== DIRECTIONS ==
Only the number is wanted: how many lines below contain "after"?

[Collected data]
+===+
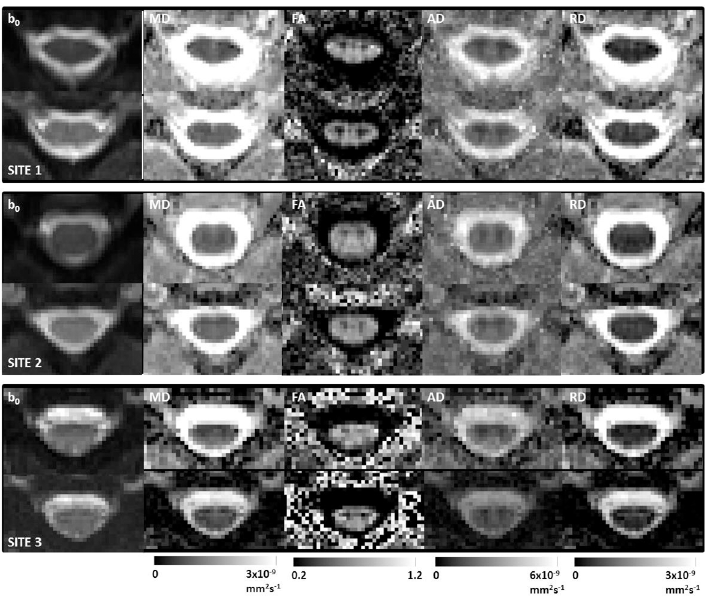
Fig 3. Single subject central slice parameter maps for both protocols acquired at sites 1, 2 and 3 (London, Vanderbilt and Montreal) respectively from top to bottom (for the same subjects as in Figs 1 and 2, but as before not the same subject at each fo the three sites). For each figure the images from left to right are: mean b 0 , MD, FA, AD and RD, with images acquired using the OVS protocol on top and the rFOV implementation at the bottom, and associated colour bars given underneath.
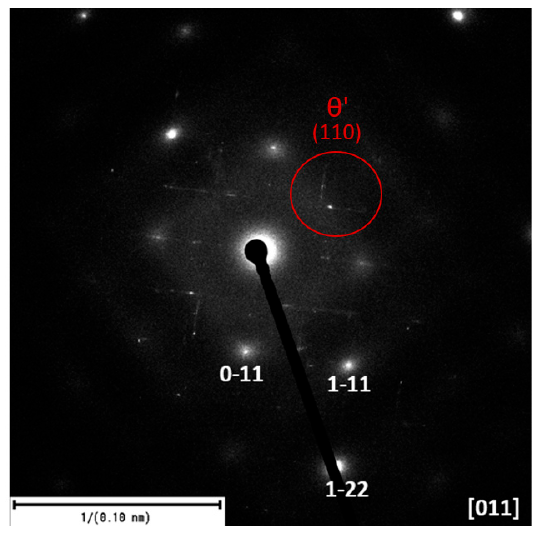
Figure 13. SAED of θ ’-Al 2 Cu phases of 20–80 alloy after artificial aging.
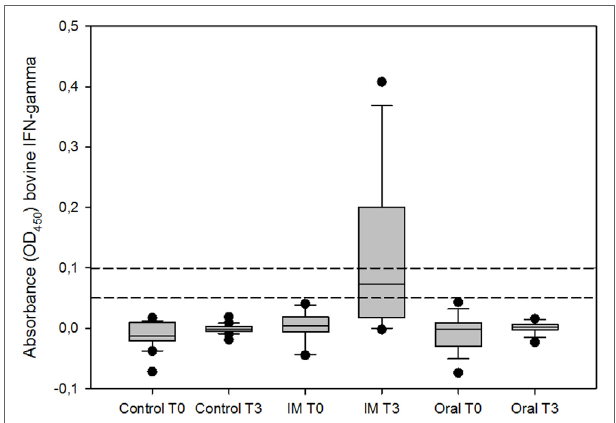
FigUre 2 | IFN- γ response of whole blood stimulated with bovine purified protein derivative (PPD), expressed as optical density (OD 450 ). T0 represents the day of prime vaccination and T3 3 months later. Boxes represent the lower, median, and higher quartile ranges and “outliers” are represented by closed circles. The dashed lines represent the cutoff values used in this study (0.05 and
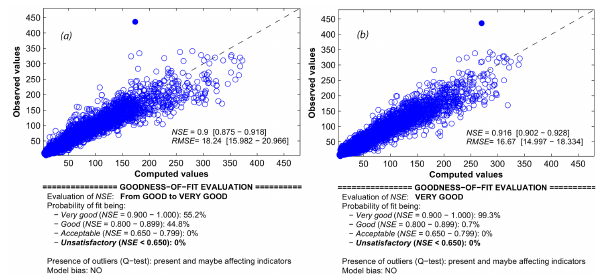
Figure 7. Goodness-of-fit evaluation for validation period (1989– 1997) at the Astor watershed: (a) UBCANN method and (b) UBC- CLA method.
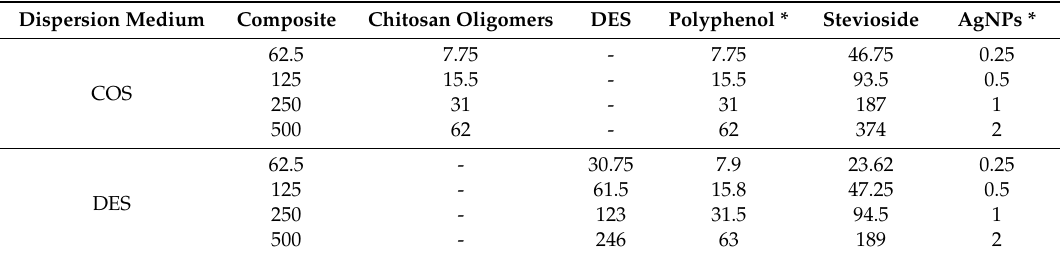
Table 4. Equivalent concentrations (in µ g · mL − 1 ) of each of the individual components in the bioactive composites under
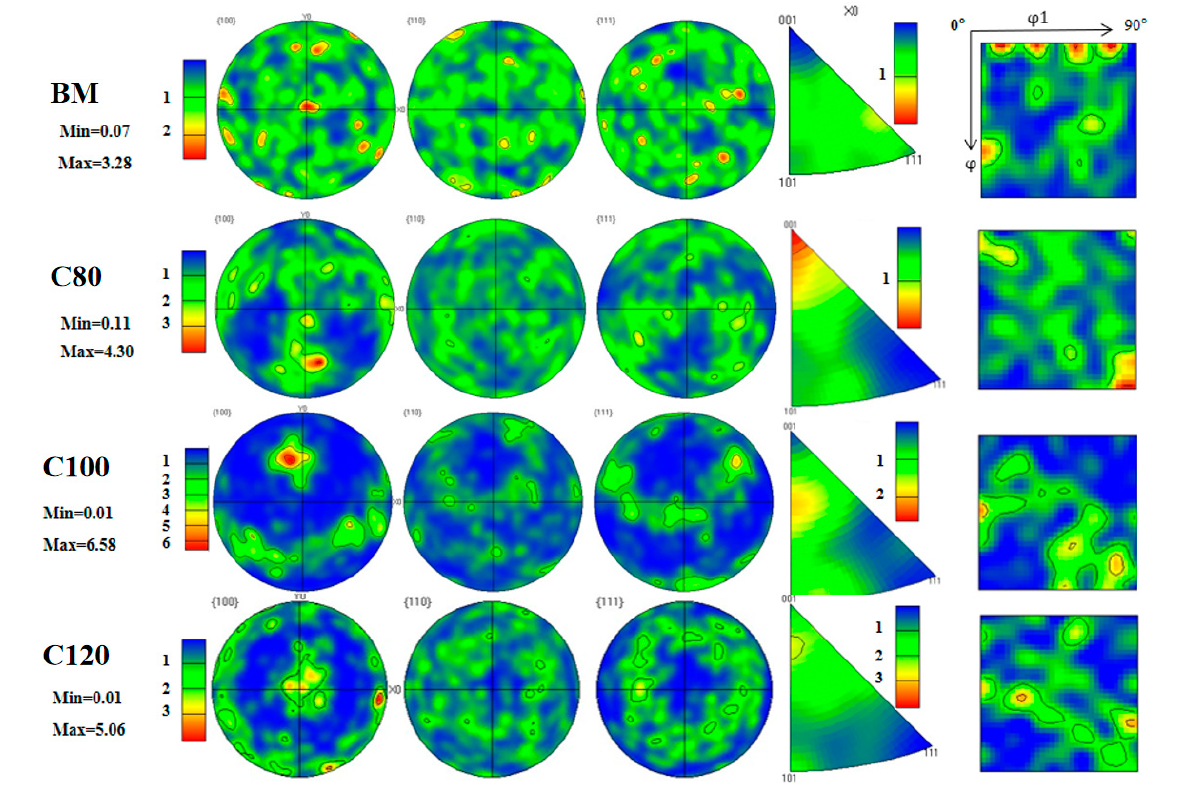
Figure 5. Corresponding pole image, reverse pole image, and ODF image of each area of the sample after 80 mm/min to 120 mm/min electron beam scanning ( φ 2 = 45°).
+===+
== ANSWER TO THIS PROBLEM ==
2